MONTPELIER – During his inaugural address, Republican Governor Phil Scott outlined his administration’s key priorities: growing the economy, making Vermont more affordable and, above all, protecting the most vulnerable in the state.

Yet, Gov. Phil Scott’s budget proposal for the 2019 fiscal year eliminates a $1.39 million fund that aids disabled Vermonters in hiring home attendants to help with daily needs such as bathing, getting dressed and preparing food.

The Attendant Services Program provides personal care services to adults with severe, permanent disabilities who wish to remain in their homes.
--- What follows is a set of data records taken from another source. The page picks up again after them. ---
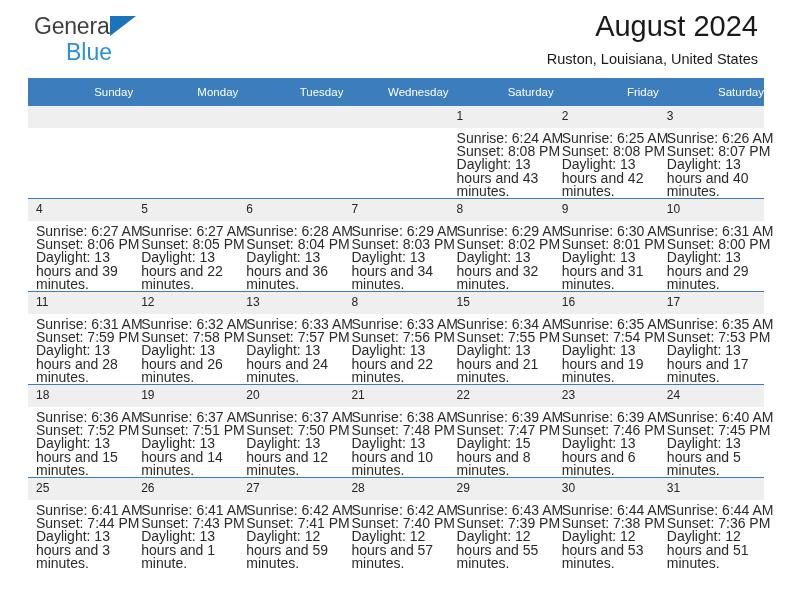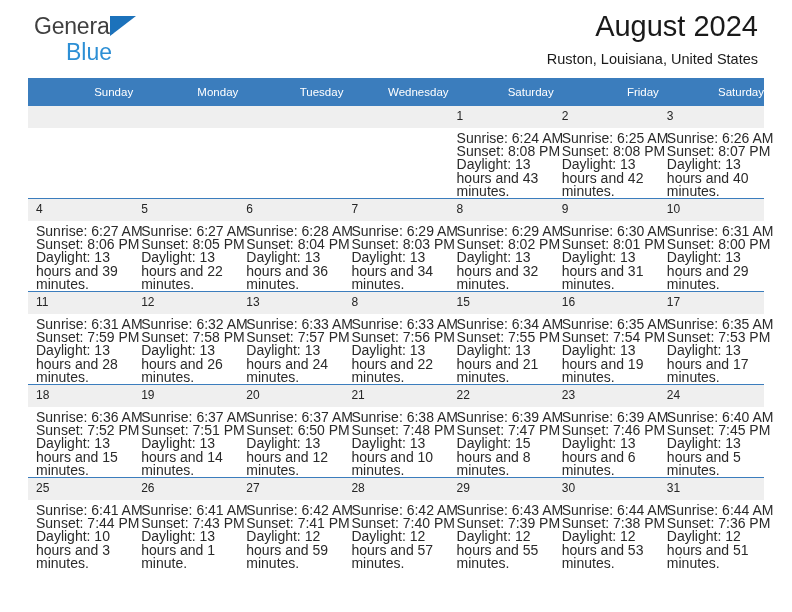--- a/index.html
+++ b/index.html
@@ -351,7 +351,7 @@
             <div class="daynum">20</div>
             <div class="cellbody">
               <div>Sunrise: 6:37 AM</div>
-              <div>Sunset: 6:50 PM</div>
+              <div>Sunset: 7:50 PM</div>
               <div class="daylight-line">Daylight: 13 hours and 12 minutes.</div>
             </div>
           </td>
While the Attendant Services Program is covered by Medicaid, 43 disabled Vermonters ineligible for Medicaid currently rely on state funding for coverage of the program. These are the people who will be directly affected by Gov. Scott’s budget cut.
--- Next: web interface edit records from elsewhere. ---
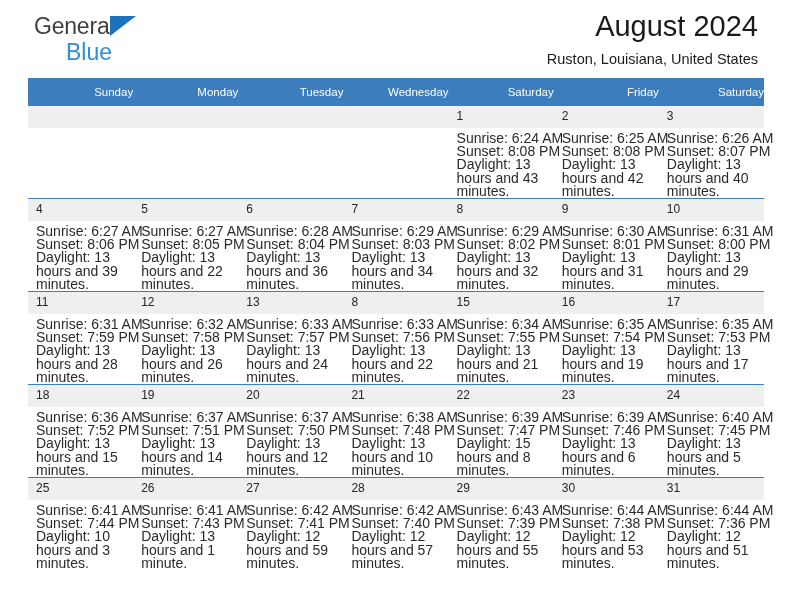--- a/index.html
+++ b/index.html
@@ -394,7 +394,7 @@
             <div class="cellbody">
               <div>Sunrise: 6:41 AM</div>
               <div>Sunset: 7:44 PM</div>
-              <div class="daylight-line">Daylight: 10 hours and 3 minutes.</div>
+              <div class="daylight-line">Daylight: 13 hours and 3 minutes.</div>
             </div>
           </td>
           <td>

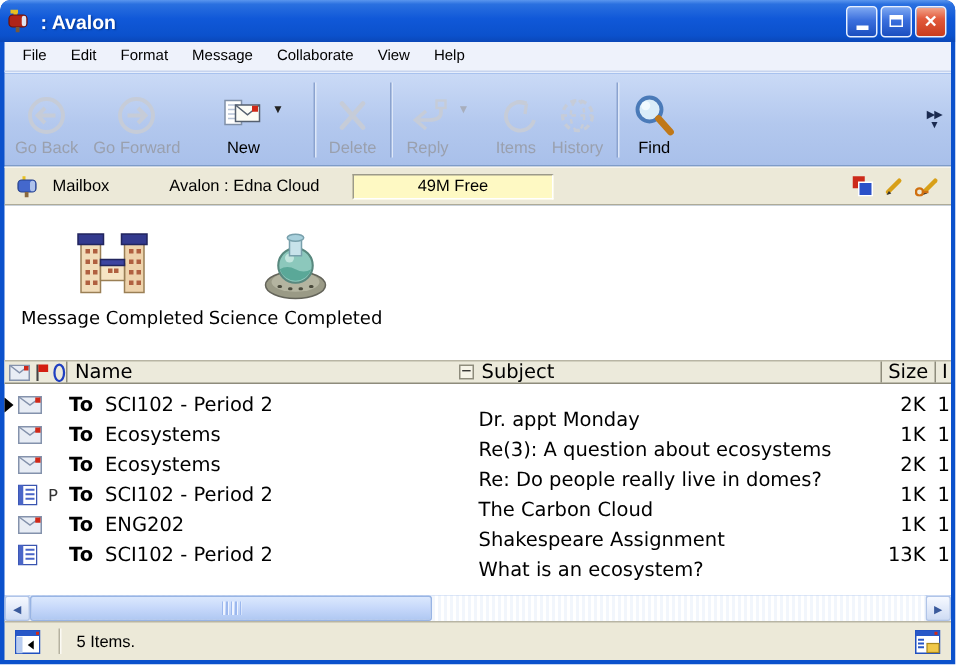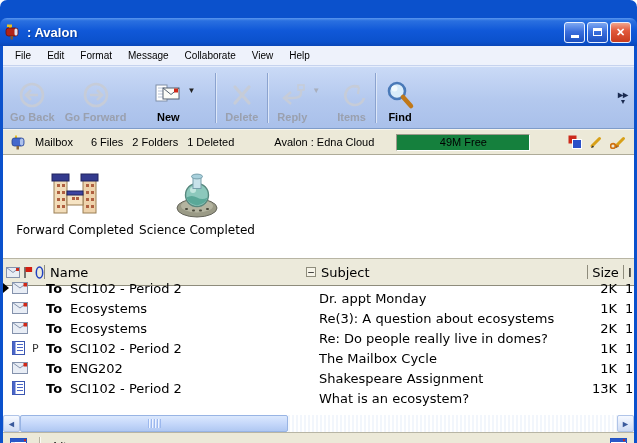--- a/index.html
+++ b/index.html
@@ -12,7 +12,7 @@
   
   .titlebar { height:28px; display:flex; align-items:center; padding:0 6px 0 5px;
     background:linear-gradient(180deg,#5a96ee 0%,#2a70e0 10%,#1058d8 45%,#0b51cc 85%,#0a47b8 100%);
-    border-radius:7px 7px 0 0;margin-top:18px; }
+    border-radius:7px 7px 0 0; }
   .titlebar .title { color:#fff; font-weight:bold; font-size:13px; margin-left:5px;
     text-shadow:1px 1px 1px #073a96; flex:1; }
   .win-btn { width:21px; height:21px; border:1px solid #e8f0ff; border-radius:3px;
Administration officials did not discuss the budget cut when briefing the press on spending plans, and the topic was eluded in Gov. Scott’s budget address. Although the budget cut could go into effect as soon as the new fiscal year begins in July, the Vermonters who will be impacted have not yet been notified.
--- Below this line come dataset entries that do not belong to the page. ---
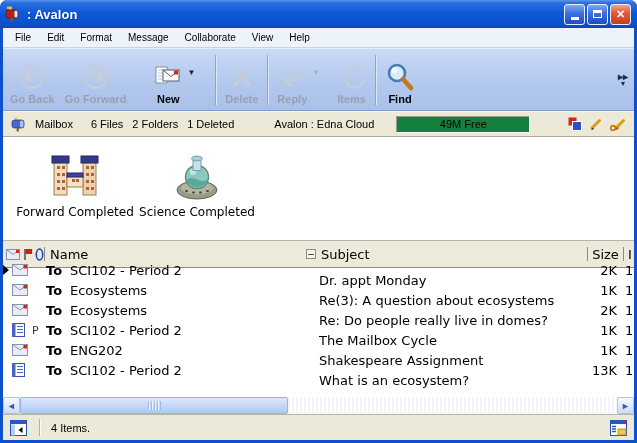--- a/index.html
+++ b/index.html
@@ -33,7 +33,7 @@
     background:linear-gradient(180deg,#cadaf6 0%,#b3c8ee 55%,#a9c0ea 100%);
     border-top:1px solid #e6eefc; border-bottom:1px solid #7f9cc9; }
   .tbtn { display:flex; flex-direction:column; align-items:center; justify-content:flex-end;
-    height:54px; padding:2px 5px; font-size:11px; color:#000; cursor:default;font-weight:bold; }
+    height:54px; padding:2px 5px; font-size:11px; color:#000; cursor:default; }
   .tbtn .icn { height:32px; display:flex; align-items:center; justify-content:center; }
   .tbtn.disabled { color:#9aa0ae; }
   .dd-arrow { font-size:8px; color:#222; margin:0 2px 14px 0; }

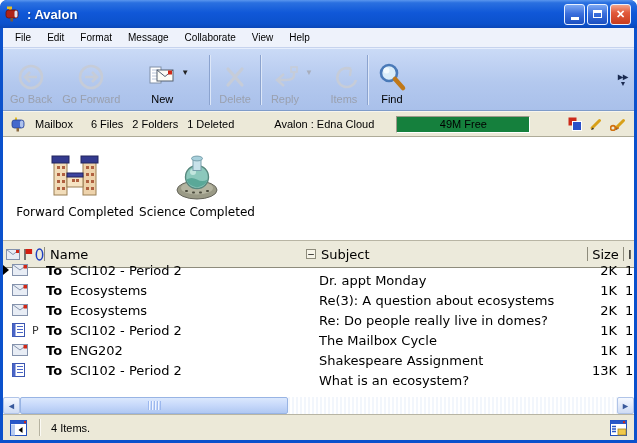--- a/index.html
+++ b/index.html
@@ -208,6 +208,16 @@
         </svg>
       </span>
       <span>Items</span>
+    </div>
+    <div class="tbtn disabled">
+      <span class="icn">
+        <svg width="28" height="26" viewBox="0 0 28 26" fill="none" stroke="#c6ccd8" stroke-width="2.2">
+          <circle cx="14" cy="13" r="10" stroke-dasharray="4 3"></circle>
+          <ellipse cx="14" cy="13" rx="4.5" ry="10" stroke-dasharray="3 3" stroke-width="1.6"></ellipse>
+          <path d="M4 13 h20" stroke-dasharray="3 3" stroke-width="1.6"></path>
+        </svg>
+      </span>
+      <span>History</span>
     </div>
     <div class="tb-sep"></div>
     <div class="tbtn">

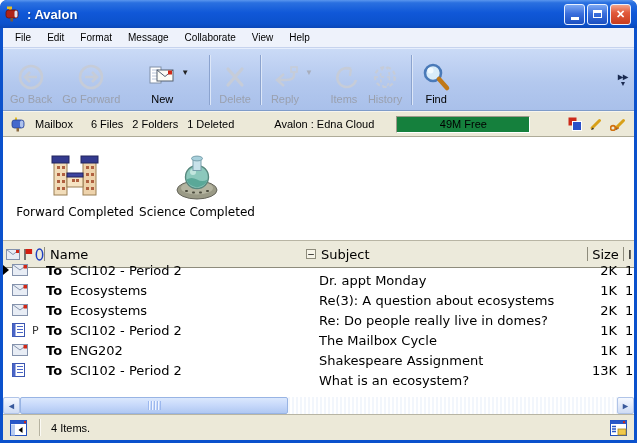--- a/index.html
+++ b/index.html
@@ -245,11 +245,6 @@
       <rect x="5.5" y="11" width="2.5" height="3.5" fill="#8a6a40"></rect>
     </svg>
     <span class="ib-label">Mailbox</span>
-    <span class="stats">
-      <span>6 Files</span>
-      <span>2 Folders</span>
-      <span>1 Deleted</span>
-    </span>
     <span class="account">Avalon : Edna Cloud</span>
     <span class="free-box">49M Free</span>
     <span class="ib-icons">

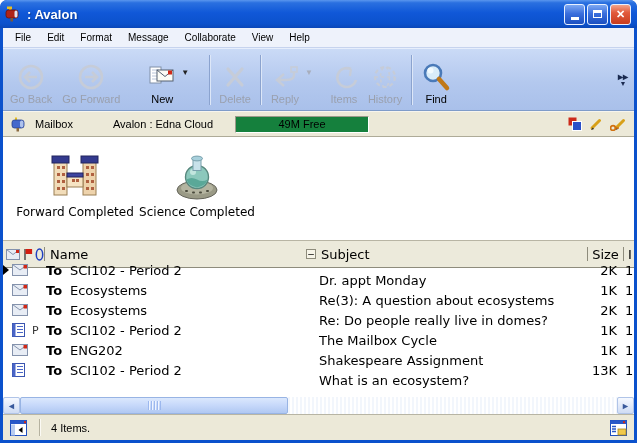--- a/index.html
+++ b/index.html
@@ -50,7 +50,7 @@
   .infobar .ib-label { margin-left:8px; }
   .infobar .stats { margin-left:18px; display:flex; gap:9px; }
   .infobar .account { margin-left:40px; }
-  .free-box { width:134px; text-align:center; margin-left:22px; background:#15803d;
+  .free-box { width:134px; text-align:center; margin-left:22px; background:#fef9c3;
     border:1px solid; border-color:#9c9a8a #ffffff #ffffff #9c9a8a; padding:1px 0 2px; }
   .ib-icons { margin-left:auto; display:flex; align-items:center; gap:7px; }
Monica Hutt, the commissioner of the Department of Disabilities, Aging and Independent Living, explained the reasoning behind the proposed elimination of the program. Unlike the fund’s Medicaid counterpart, the state’s $1.39 million investment is not backed by federal funding. However, Hutt told Seven Days that the state is not abandoning these 43 Vermonters, and will find other resources to assist them. “We are not looking to hurt people here, so I think we can identify and work to do some gradual transitioning,” she said.

Hutt said the Attendant Services Program has been “frozen for several years,” and as a result the population using the program has dwindled. “We are seeing gradual attrition of that program anyway, and what our hope is… to really look at… those 43 people individually,” she said. Undoubtedly, Gov. Scott’s elimination of this program is controversial, and for those 43 disabled Vermonters the future appears blurry. The answer to the question is elusive: how can we best protect vulnerable Vermonters?